Tools are peaking and linux with TWM from the 1987 is winning! ;)

For more depth on my reasoning: http://move.rupy.se/file/park_engine.html




Why does energy consumption matter?

In any case, I was able to start programming my first games using a pirated copy of GW Basic on a PC XT. That's all you really needed.

Then I think around the 286 or 386 PC clones I discovered open source libraries like Allegro (a competitor of today's SDL), and it wasn't even pirated anymore! Really, all you need to program games.


Because, if you haven't noticed, we are running out of energy?

Basic is not performant enough to make games that are interesting.

If you could afford a 286/386 you are not really in the majority of the human population.


> "Because, if you haven't noticed, we are running out of energy?"
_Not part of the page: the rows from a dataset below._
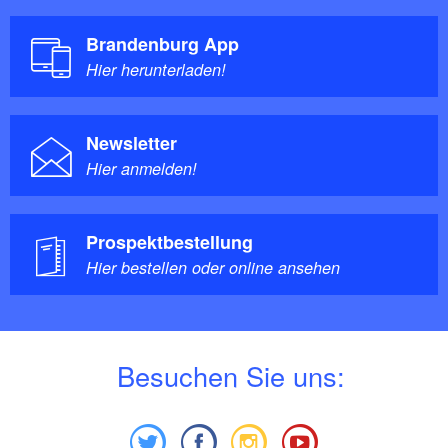
Brandenburg App
Hier herunterladen!
Newsletter
Hier anmelden!
Prospektbestellung
Hier bestellen oder online ansehen
B
esuchen Sie uns:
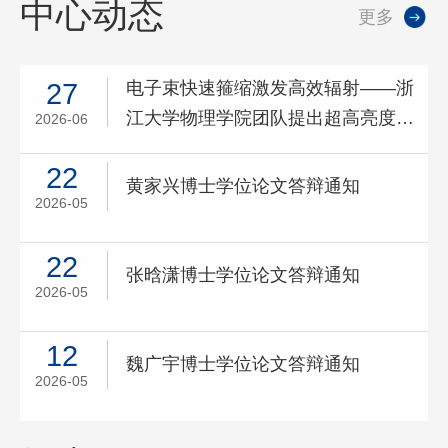
中心动态
更多
电子束快速箍缩激发高效辐射——浙
27
江大学物理学院团队提出超高亮度伽
2026-06
马射线源新方案
22
黄家兴博士学位论文答辩通知
2026-05
22
张晗潇博士学位论文答辩通知
2026-05
12
魏广宇博士学位论文答辩通知
2026-05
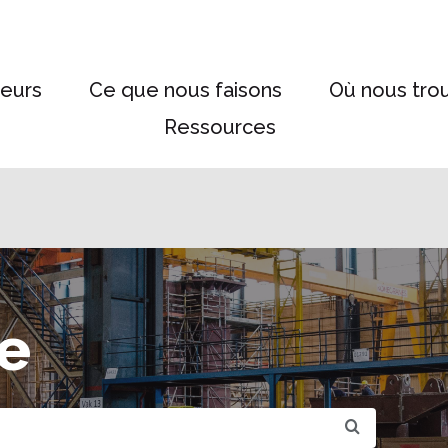
eurs
Ce que nous faisons
Où nous tro
Ressources
e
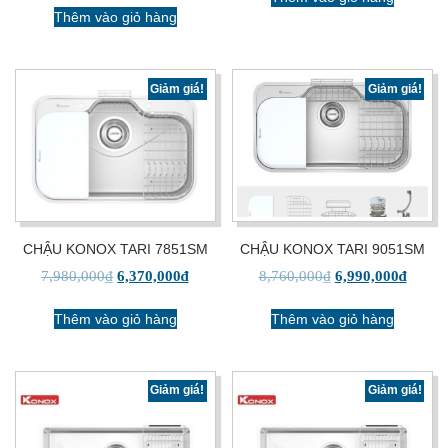
Thêm vào giỏ hàng
Giảm giá!
Giảm giá!
CHẬU KONOX TARI 7851SM
CHẬU KONOX TARI 9051SM
7,980,000
₫
6,370,000
₫
8,760,000
₫
6,990,000
₫
Thêm vào giỏ hàng
Thêm vào giỏ hàng
Giảm giá!
Giảm giá!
Energy as an abstract concern is a very low priority for any hobbyist games creator. You care about building cool stuff. You only care about energy if it impacts your game.

> "Basic is not performant enough to make games that are interesting."

This is simply not true. There are even commercial BASICs that specialize in game creation.

> "If you could afford a 286/386 you are not really in the majority of the human population."

Nobody with an interest in videogame creation is. It was a very cheap 286 PC clone anyway; we couldn't afford a brand PC. But I acknowledge most people weren't programming at home back then.

My point: Raspberries aren't at all needed for programming. Any computer would do. You don't need a magic device.